━━━ TESTO DA LEGGERE ━━━

In Alabama non si può più abortire, nemmeno dopo una violenza sessuale

L’Alabama introduce la legge sull’aborto più severa degli Stati Uniti d’America. I medici sono equiparati agli assassini e rischiano dai 10 ai 99 anni di prigione.

In Alabama le donne possono ricorrere all’aborto soltanto se sono in pericolo di vita o se il feto ha una malformazione letale. In tutti gli altri casi saranno costrette a portare avanti la gravidanza indesiderata, anche se è l’esito di uno stupro o di un incesto. È quanto prescrive l’Alabama human life protection act.

Dopo il via libera della Camera il mese scorso, il 15 maggio (ora locale, in Italia era già il 16) il Senato ha approvato a larga maggioranza l’ordinanza e dopo poche ore la governatrice repubblicana Kay Ivey ha apposto la sua firma, trasformandola in legge. Nelle parole di Ivey, la legislazione è una testimonianza della radicata fede del popolo dell’Alabama nel fatto che “ogni vita è preziosa e ogni vita è un sacro dono di Dio”.

━━━

§ **COMPITI PROPOSTI**:
[1] Nell'articolo sulla legge sull'aborto in Alabama, quale pena detentiva rischiano i medici?
[2] Continua l'articolo sulla legge sull'aborto in Alabama a partire dall'ultima frase riportata.

━━━ DATI DI PARTENZA ━━━

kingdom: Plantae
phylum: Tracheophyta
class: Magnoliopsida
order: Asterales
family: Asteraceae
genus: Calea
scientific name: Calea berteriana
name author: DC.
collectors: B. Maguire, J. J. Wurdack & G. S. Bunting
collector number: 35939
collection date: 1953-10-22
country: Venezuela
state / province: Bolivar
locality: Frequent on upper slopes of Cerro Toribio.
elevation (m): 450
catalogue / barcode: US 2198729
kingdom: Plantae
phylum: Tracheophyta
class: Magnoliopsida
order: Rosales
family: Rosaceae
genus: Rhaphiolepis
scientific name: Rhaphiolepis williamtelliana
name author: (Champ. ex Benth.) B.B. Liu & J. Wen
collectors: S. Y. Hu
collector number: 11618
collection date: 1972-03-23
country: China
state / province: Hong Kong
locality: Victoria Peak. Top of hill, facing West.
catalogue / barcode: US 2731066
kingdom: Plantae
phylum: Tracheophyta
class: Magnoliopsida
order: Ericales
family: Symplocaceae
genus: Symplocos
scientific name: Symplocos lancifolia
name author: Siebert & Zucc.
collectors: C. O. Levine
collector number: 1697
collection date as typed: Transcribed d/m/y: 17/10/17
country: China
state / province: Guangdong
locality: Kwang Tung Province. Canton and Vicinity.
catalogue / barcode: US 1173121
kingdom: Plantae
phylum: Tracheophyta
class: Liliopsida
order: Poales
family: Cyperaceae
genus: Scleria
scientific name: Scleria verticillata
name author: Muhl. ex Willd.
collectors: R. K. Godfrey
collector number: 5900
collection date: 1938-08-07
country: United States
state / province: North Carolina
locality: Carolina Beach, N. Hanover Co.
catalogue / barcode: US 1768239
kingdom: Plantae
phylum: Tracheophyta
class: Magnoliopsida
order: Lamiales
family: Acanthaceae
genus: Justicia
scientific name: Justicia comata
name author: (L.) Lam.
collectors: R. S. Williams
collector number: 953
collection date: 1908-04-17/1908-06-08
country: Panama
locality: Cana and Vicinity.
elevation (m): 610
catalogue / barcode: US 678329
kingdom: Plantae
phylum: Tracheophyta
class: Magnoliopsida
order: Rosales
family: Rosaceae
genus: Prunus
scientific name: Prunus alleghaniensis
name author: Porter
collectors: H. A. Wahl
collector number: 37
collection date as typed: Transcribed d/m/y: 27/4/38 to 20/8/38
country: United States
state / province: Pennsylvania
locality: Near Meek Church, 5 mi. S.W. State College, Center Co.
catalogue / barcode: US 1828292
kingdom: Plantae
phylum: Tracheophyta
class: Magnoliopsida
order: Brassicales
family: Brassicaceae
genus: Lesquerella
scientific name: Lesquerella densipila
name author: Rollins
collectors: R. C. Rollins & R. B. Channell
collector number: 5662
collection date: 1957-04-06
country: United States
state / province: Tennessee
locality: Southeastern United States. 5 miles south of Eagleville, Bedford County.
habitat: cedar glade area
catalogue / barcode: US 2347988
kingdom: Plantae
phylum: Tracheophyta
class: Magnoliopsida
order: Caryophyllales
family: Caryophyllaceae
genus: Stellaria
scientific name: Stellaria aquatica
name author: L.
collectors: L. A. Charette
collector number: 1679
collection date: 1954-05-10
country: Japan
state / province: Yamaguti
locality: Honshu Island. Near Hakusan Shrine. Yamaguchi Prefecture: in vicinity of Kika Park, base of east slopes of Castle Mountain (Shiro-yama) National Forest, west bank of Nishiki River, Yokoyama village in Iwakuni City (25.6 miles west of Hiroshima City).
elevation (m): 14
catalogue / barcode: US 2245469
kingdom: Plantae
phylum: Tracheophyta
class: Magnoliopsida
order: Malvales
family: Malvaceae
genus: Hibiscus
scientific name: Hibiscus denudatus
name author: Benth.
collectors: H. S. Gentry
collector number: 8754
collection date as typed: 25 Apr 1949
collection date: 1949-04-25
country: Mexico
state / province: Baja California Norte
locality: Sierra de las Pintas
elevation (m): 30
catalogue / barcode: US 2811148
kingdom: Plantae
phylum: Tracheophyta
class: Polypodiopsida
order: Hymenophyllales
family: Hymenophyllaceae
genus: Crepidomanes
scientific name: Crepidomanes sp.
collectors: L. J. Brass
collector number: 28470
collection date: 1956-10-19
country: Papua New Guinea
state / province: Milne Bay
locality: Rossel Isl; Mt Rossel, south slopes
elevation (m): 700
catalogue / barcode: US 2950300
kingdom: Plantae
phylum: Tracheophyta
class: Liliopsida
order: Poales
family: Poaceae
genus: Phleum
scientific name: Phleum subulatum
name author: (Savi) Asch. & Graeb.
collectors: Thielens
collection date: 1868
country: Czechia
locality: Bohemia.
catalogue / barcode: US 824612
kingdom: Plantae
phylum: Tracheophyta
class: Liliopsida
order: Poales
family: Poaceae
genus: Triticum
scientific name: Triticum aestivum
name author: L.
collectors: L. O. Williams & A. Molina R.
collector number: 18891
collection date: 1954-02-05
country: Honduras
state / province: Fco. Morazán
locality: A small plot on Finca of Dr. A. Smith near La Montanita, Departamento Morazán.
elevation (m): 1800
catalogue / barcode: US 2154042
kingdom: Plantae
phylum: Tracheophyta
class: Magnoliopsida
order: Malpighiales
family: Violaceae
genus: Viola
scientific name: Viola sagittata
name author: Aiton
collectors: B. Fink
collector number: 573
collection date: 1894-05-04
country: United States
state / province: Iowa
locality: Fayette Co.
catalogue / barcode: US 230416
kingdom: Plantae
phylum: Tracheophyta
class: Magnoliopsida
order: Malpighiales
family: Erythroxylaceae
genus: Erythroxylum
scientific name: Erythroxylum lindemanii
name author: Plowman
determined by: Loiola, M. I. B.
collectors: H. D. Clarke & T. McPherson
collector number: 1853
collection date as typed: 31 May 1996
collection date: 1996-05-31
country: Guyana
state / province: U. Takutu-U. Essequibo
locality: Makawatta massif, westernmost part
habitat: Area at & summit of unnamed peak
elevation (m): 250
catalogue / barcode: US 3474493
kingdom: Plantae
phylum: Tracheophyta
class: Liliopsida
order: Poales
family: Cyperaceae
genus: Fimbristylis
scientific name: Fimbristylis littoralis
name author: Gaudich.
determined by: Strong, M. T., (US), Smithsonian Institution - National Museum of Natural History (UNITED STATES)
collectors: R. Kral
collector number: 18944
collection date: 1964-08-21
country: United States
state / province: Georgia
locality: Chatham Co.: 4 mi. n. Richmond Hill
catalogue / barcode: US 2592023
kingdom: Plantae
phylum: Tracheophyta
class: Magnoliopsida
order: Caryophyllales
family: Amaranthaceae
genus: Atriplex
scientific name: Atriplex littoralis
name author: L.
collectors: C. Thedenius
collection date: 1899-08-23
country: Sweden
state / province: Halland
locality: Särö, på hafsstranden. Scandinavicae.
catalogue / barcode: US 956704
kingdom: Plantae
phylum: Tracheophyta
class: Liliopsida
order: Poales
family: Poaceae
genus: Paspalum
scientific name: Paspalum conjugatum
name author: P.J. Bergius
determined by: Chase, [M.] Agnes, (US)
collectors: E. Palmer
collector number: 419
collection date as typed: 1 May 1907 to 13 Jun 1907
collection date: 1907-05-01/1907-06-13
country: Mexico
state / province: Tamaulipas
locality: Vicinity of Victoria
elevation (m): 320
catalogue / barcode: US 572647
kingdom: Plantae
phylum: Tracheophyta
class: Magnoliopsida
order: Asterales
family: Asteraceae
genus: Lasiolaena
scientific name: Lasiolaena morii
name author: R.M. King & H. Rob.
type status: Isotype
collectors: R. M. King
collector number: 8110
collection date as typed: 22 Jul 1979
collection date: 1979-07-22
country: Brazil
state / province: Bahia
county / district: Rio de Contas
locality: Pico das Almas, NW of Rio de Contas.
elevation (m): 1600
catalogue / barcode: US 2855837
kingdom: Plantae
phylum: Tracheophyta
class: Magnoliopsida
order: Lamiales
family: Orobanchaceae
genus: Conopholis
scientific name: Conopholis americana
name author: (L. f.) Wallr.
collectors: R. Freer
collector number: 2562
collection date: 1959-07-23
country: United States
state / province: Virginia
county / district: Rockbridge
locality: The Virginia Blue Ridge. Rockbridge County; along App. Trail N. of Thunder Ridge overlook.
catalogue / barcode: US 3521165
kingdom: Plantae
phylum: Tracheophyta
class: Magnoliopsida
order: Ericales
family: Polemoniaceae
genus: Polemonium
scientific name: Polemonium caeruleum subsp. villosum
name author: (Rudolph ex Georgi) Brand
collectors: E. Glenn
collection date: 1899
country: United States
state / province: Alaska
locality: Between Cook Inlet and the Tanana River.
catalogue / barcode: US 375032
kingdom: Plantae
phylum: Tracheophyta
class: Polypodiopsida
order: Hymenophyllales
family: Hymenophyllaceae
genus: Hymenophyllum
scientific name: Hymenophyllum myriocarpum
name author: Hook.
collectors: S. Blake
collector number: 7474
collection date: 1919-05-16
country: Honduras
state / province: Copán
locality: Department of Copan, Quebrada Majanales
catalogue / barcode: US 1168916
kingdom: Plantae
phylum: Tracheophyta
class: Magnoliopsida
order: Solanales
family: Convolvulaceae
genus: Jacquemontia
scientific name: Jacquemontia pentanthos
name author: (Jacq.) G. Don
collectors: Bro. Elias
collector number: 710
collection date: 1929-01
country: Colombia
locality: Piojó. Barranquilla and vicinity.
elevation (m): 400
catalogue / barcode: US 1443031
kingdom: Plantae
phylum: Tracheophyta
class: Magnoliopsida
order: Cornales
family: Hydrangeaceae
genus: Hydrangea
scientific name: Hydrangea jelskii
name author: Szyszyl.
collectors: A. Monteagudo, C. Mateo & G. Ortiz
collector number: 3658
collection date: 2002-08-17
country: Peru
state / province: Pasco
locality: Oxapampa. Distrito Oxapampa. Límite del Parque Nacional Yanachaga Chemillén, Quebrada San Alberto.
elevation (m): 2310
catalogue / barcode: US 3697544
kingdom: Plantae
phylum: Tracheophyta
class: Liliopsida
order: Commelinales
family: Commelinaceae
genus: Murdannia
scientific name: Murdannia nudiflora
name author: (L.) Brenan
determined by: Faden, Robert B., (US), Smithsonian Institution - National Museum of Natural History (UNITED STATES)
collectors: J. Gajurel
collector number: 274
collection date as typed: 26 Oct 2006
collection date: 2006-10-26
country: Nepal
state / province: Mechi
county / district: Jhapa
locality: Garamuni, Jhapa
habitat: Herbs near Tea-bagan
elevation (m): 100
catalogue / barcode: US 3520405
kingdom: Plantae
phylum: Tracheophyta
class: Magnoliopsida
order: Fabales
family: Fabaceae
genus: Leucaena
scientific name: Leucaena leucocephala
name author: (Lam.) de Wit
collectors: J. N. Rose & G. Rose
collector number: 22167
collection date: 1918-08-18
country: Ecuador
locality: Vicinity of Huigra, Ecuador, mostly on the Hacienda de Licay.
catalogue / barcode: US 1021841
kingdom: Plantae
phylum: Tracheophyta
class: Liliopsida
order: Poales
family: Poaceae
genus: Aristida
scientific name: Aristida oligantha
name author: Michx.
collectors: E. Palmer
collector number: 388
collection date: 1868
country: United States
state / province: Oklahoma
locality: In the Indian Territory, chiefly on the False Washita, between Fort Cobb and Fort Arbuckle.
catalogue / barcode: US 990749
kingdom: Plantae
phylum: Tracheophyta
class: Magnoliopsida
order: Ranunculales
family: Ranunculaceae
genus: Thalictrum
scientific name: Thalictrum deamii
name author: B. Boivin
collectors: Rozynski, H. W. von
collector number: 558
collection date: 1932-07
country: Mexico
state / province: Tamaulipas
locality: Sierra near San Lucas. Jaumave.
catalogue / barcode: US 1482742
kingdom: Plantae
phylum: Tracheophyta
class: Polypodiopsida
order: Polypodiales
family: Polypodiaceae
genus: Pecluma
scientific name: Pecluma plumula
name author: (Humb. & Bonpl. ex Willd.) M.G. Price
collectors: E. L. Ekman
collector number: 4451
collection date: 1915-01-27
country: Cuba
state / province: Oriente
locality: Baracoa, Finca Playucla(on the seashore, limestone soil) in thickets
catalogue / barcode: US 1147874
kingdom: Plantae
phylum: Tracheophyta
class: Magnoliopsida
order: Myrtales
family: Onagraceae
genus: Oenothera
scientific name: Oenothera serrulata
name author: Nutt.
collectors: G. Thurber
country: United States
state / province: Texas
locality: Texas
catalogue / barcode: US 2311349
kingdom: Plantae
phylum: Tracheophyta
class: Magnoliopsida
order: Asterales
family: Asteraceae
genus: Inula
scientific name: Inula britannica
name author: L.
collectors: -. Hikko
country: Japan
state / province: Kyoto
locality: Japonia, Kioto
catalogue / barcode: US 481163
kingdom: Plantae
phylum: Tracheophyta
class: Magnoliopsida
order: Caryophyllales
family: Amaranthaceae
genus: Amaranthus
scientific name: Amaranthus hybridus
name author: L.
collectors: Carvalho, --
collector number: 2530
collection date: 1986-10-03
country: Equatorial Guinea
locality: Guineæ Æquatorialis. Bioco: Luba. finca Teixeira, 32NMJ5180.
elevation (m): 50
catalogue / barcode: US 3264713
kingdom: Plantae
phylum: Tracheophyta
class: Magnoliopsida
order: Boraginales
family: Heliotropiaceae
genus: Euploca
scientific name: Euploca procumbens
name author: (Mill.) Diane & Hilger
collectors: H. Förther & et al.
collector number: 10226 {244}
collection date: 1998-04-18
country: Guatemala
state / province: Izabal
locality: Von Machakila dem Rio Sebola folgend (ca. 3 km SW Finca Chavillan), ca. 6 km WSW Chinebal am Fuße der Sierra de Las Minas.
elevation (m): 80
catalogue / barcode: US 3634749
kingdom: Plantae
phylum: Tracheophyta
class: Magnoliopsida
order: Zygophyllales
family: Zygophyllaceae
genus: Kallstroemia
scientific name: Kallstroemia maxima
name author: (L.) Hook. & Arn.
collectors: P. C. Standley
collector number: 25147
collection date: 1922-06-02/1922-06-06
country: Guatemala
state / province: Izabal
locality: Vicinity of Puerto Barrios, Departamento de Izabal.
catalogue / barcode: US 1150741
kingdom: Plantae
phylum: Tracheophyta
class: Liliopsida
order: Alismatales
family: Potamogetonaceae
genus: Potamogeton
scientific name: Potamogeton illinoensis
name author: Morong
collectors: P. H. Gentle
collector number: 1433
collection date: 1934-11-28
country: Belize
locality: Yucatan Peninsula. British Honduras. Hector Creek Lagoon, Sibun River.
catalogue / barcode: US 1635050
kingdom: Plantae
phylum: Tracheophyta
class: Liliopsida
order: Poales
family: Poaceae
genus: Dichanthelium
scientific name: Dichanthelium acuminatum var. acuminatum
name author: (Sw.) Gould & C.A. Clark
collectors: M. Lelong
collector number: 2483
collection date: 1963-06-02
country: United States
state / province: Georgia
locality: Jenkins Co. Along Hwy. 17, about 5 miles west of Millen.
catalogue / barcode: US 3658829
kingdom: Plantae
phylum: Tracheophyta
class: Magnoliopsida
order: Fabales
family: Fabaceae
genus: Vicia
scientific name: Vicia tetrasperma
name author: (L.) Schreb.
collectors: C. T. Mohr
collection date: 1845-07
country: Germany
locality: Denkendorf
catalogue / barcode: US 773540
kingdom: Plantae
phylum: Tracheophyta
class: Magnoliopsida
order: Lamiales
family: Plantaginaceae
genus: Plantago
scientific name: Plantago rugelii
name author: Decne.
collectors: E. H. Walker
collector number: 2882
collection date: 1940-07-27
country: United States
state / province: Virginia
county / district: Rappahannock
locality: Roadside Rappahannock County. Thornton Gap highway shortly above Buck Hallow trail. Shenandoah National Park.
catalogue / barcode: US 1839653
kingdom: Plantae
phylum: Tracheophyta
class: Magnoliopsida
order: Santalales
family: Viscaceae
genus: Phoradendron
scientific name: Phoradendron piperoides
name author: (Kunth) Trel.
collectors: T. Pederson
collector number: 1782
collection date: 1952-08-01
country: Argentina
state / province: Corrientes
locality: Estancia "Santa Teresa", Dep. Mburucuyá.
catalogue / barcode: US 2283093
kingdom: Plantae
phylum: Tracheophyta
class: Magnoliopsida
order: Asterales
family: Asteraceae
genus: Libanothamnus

━━━

§ **RISPOSTE AI COMPITI**:
[1] Dai 10 ai 99 anni di prigione.

[2]
Se per le donne che ricorrono all’aborto al di fuori dei rarissimi casi consentiti non è prevista nessuna conseguenza penale, per i medici al contrario le pene saranno pesantissime. Verranno messi sullo stesso piano dei colpevoli di omicidio premeditato, stupro o rapimento, rischiando dai 10 ai 99 anni di prigione.

Questa è soltanto la più recente – ed eclatante – di una serie di legislazioni statali che limitano fortemente il diritto all’aborto. Pochi giorni fa anche il governo a maggioranza repubblicana della Georgia ha fatto discutere, rendendolo illegale dal momento in cui è possibile rilevare il battito fetale. L’obiettivo dei promotori delle leggi è quello di provocare una serie di ricorsi da parte dei movimenti “pro choice”, arrivando fino alla Corte Suprema. Il loro auspicio è che quest’ultima si pronunci per rovesciare la legge federale sull’aborto e vietarlo definitivamente.